Es el fin de una era en el hogar conectado. iRobot, la empresa que hace dos décadas nos convenció de que un pequeño disco robótico podía encargarse de la limpieza de nuestros suelos, ha tirado la toalla. La compañía ha solicitado oficialmente la protección del Capítulo 11 de la Ley de Quiebras en Estados Unidos, marcando un punto de inflexión dramático para una marca que, durante años, fue sinónimo de innovación y comodidad.
Este movimiento no significa que la empresa vaya a desaparecer mañana mismo, pero sí confirma su estado crítico. Tras meses de rumores y cifras en rojo, la firma se ha visto obligada a admitir que su estructura actual es insostenible. Con una deuda acumulada que ronda los 1.000 millones de dólares, el pionero de la robótica doméstica busca ahora una reestructuración radical para intentar sobrevivir en un mercado que parece habérsele escapado de las manos.

La caída de iRobot no ha sido un evento repentino, sino una «muerte anunciada» que comenzó a fraguarse cuando los reguladores europeos y estadounidenses bloquearon la adquisición por parte de Amazon. Aquella operación, valorada en 1.400 millones de dólares, era el salvavidas que la empresa necesitaba para sanear sus cuentas y seguir compitiendo al más alto nivel. Sin el músculo financiero del gigante del comercio electrónico, iRobot quedó expuesta y debilitada.
A esto se le suma un cambio drástico en el ecosistema de los aspiradores inteligentes. Mientras iRobot se centraba en defender sus patentes, marcas asiáticas como Roborock, Dreame o Xiaomi le arrebataron el liderazgo tecnológico ofreciendo sistemas de navegación láser y estaciones de autovaciado mucho más avanzadas a precios más competitivos. La Roomba, que antes era el estándar de oro, empezó a percibirse como un producto caro y, en ciertos aspectos, estancado frente a la agresividad de sus rivales.

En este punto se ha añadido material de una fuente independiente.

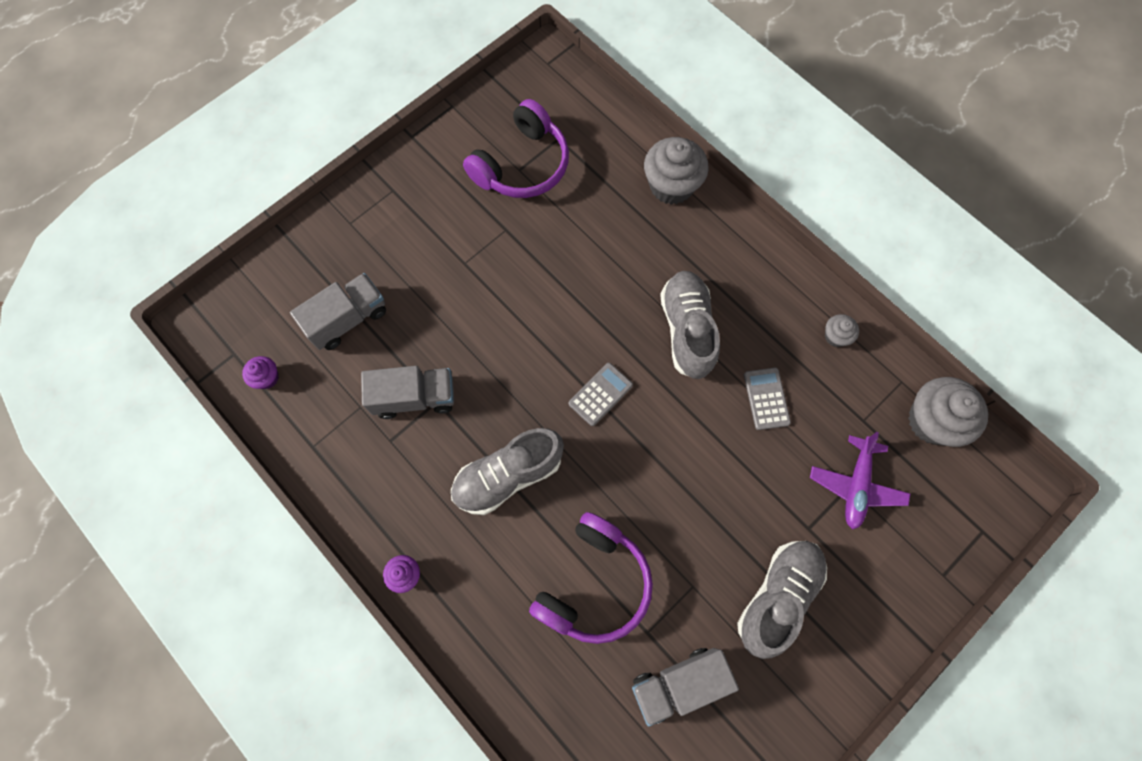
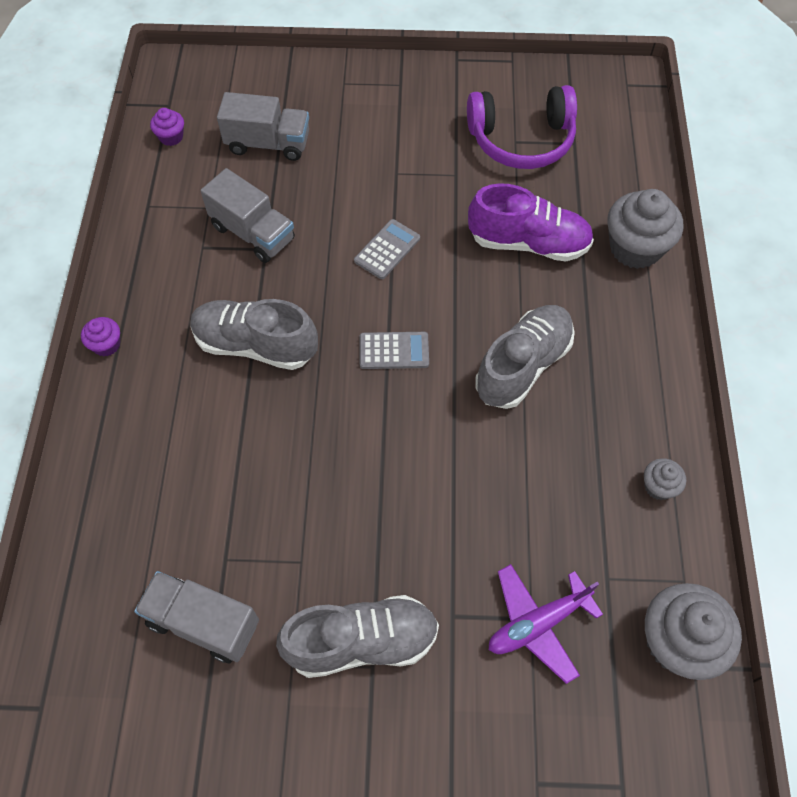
camera: 45 degrees right, 10 degrees down
(593, 583) = (227, 481): purple headphones -> none
(604, 240) = (528, 243): none -> purple shoe
(766, 398) = (533, 478): grey calculator -> grey calculator (387, 249)

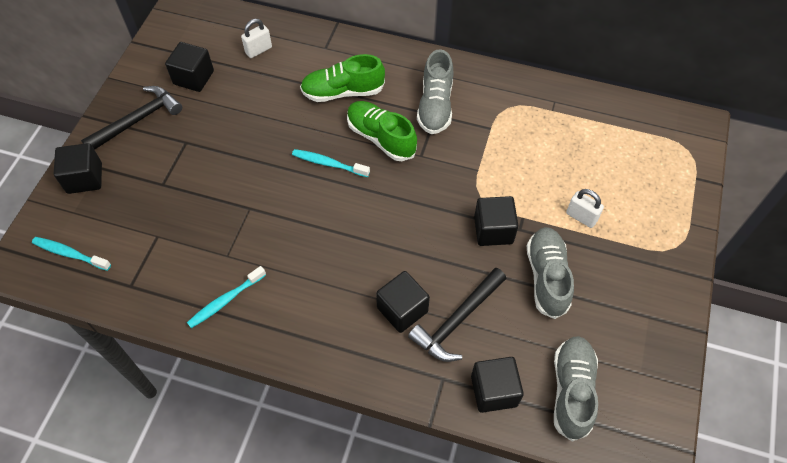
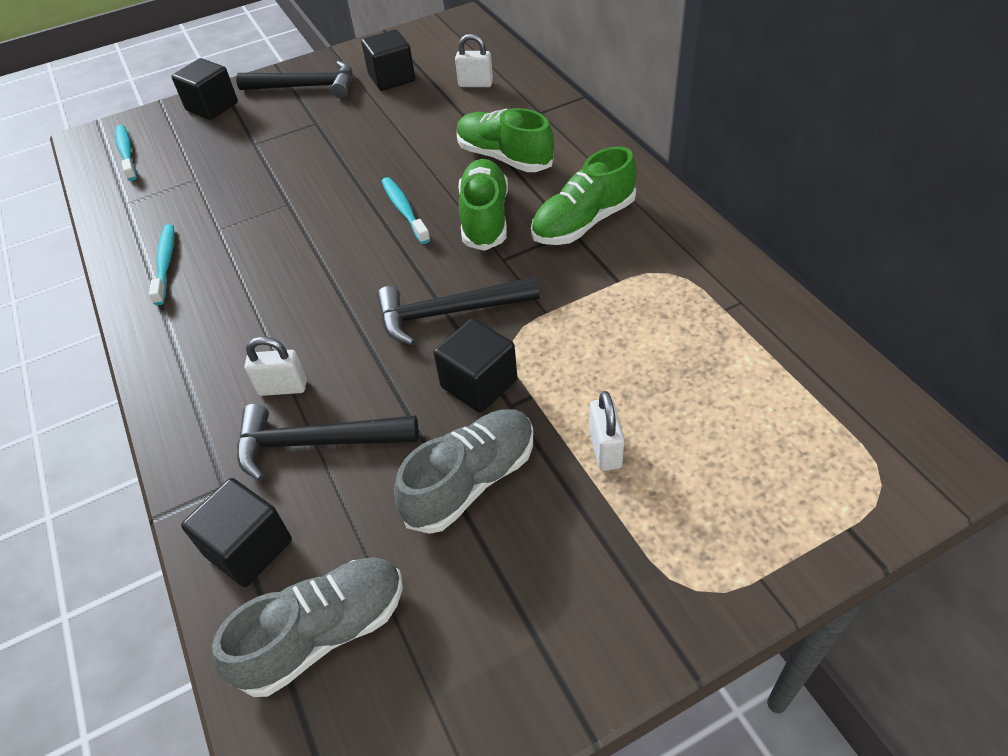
camera: 50 degrees right, 10 degrees down
(225, 300) = (165, 263): turquoise toothbrush -> turquoise toothbrush turned 75 degrees clockwise
(402, 309) = (283, 387): black cube -> white padlock
(432, 205) = (448, 313): none -> black hammer
(435, 106) = (583, 222): grey shoe -> green shoe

Para quienes tienen una Roomba patrullando su casa, el mensaje por ahora es de relativa calma. Al acogerse al Capítulo 11, iRobot puede continuar con sus operaciones diarias, lo que significa que el soporte técnico, las garantías y los servicios en la nube deberían seguir funcionando mientras se lleva a cabo la reorganización. Sin embargo, la empresa ya ha anunciado que planea una reducción significativa de su plantilla y la venta de activos no esenciales para intentar mantenerse a flote.
El objetivo final es emerger como una empresa más pequeña, ágil y, sobre todo, vendible. Es muy probable que veamos cómo la marca cambia de manos en los próximos meses, pasando a formar parte de algún conglomerado tecnológico que quiera aprovechar su reconocimiento de nombre y su todavía valioso catálogo de patentes. No obstante, el camino hacia la rentabilidad será extremadamente duro en un sector donde los márgenes son cada vez más estrechos.
Es una lección de humildad para toda la industria tecnológica: ser el primero en llegar no garantiza, ni mucho menos, ser el último en quedarse. iRobot definió una categoría entera de productos, pero se perdió en la transición hacia un hogar inteligente más integrado y económico. Ahora, la duda es si este proceso de bancarrota será un nuevo comienzo o simplemente el último capítulo de una historia que cambió nuestras casas para siempre.
¿Comprarías hoy un producto de una marca que se encuentra en pleno proceso de quiebra o prefieres apostar por sus competidores asiáticos?